É pouco diante do despovoamento histórico e do universo de 200 milhões de habitantes. A extinção de povos e culturas iniciada pela colonização portuguesa (catequese, guerras, massacres, escravidão, epidemias) persistiu durante a República com outra roupagem.
Nelson Hungria, ex-ministro do STF e nosso mais influente criminalista, ao comentar o Código Penal de 1940, afirma que os “silvícolas” não mereceram uma alusão expressa no texto para evitar que se pudesse supor, no “estrangeiro”, que ainda éramos “um país infestado de gentio”. Para a justiça criminal, o índio tem “desenvolvimento mental incompleto”, é inteiramente desprovido “das aquisições éticas” do homem médio civilizado.
O resultado prático da opção do legislador de 1940 é que, para aferição da responsabilidade criminal do índio acusado de um delito, é comum não se levar em consideração critérios antropológicos. Para nossos juízes, a simples apropriação de códigos de sobrevivência do chamado homem branco, como o idioma português ou o saber dirigir veículo, já é suficiente para ser merecedor de punição.
Emprega-se o verbo infestar para o que faz mal: pragas, ratos, insetos. Não se diz que uma mata está “infestada” de orquídeas nem que nossas cidades estão “infestadas” de turistas na Copa do Mundo.
A visão preconceituosa de Hungria é também uma senha para compreender o andamento da questão indígena na segunda metade do século 20. Para o Brasil crescer era preciso “desinfestar” o território.

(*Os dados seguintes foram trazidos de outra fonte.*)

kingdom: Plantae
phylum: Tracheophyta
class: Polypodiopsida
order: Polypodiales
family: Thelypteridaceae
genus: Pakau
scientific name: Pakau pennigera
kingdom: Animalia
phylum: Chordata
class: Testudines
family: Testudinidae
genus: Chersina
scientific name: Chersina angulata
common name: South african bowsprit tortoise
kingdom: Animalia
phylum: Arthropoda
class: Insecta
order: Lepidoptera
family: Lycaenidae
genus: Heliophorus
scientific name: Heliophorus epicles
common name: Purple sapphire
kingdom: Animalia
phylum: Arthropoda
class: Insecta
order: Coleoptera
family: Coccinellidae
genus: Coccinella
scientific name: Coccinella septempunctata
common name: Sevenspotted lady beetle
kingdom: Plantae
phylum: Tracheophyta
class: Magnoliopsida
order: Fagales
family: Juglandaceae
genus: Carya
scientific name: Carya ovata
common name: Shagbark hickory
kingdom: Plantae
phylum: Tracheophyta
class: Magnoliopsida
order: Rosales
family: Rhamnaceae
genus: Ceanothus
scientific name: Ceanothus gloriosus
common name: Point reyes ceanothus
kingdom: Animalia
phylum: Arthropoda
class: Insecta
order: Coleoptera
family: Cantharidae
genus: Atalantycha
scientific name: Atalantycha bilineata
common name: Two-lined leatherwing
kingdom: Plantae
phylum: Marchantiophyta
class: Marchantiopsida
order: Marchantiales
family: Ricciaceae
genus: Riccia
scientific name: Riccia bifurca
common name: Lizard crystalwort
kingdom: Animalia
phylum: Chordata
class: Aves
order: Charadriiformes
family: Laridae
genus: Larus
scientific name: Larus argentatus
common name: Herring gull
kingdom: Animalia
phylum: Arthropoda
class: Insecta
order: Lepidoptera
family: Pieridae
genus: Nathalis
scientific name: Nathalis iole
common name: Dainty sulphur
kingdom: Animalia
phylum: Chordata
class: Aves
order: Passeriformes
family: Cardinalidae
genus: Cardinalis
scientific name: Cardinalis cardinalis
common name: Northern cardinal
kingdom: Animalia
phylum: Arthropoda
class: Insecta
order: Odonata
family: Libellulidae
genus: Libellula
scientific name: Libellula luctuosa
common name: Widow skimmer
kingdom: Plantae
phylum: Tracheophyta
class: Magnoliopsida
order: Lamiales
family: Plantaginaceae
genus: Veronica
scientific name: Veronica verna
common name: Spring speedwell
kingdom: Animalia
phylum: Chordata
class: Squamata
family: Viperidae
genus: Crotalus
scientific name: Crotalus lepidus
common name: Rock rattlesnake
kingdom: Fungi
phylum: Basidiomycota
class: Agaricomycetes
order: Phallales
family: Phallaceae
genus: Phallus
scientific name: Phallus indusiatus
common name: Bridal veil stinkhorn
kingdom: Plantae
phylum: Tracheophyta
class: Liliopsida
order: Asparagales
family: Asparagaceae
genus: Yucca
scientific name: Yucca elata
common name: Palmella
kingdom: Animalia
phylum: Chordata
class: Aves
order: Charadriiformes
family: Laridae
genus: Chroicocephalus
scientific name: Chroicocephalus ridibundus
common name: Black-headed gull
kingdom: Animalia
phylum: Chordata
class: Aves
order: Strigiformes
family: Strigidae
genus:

A Comissão da Verdade foi instituída para esclarecer graves violações de direitos humanos praticadas a partir de 1946. O período de apuração ultrapassa o termo inicial do regime militar (1964). A extensão temporal da lei parece estranha quando se tem em mente apenas a perseguição política simbolizada pela tortura, morte e desaparecimento de militantes de esquerda. Mas, objetivamente, há motivo para que graves violações patrocinadas desde 1946 contra índios pelo Estado brasileiro, ou com a sua conivência, sejam apuradas.
Medidas inaceitáveis, como o deslocamento forçado de comunidades, que viabilizaram obras de infraestrutura e a colonização de espaços “desocupados”, merecem memória e reparação.
A atuação da Funai durante a ditadura: por que não vasculhar os arquivos deste órgão estratégico para o pensamento militar brasileiro?
O Centro de Reeducação Indígena Krenak, criado na região do Rio Doce, em Minas Gerais, na vigência do AI-5, reuniu índios infratores, desajustados e resistentes em regime de campo de confinamento, com trabalhos forçados, vigilância e castigo. Para lá eram conduzidos pela vontade arbitrária de comandantes de postos e aldeamentos.
Ainda há quem considere a presença de povos indígenas um incômodo. Para preservar o que sobrou de suas culturas não bastam documentários da BBC. É preciso investigar o que aconteceu.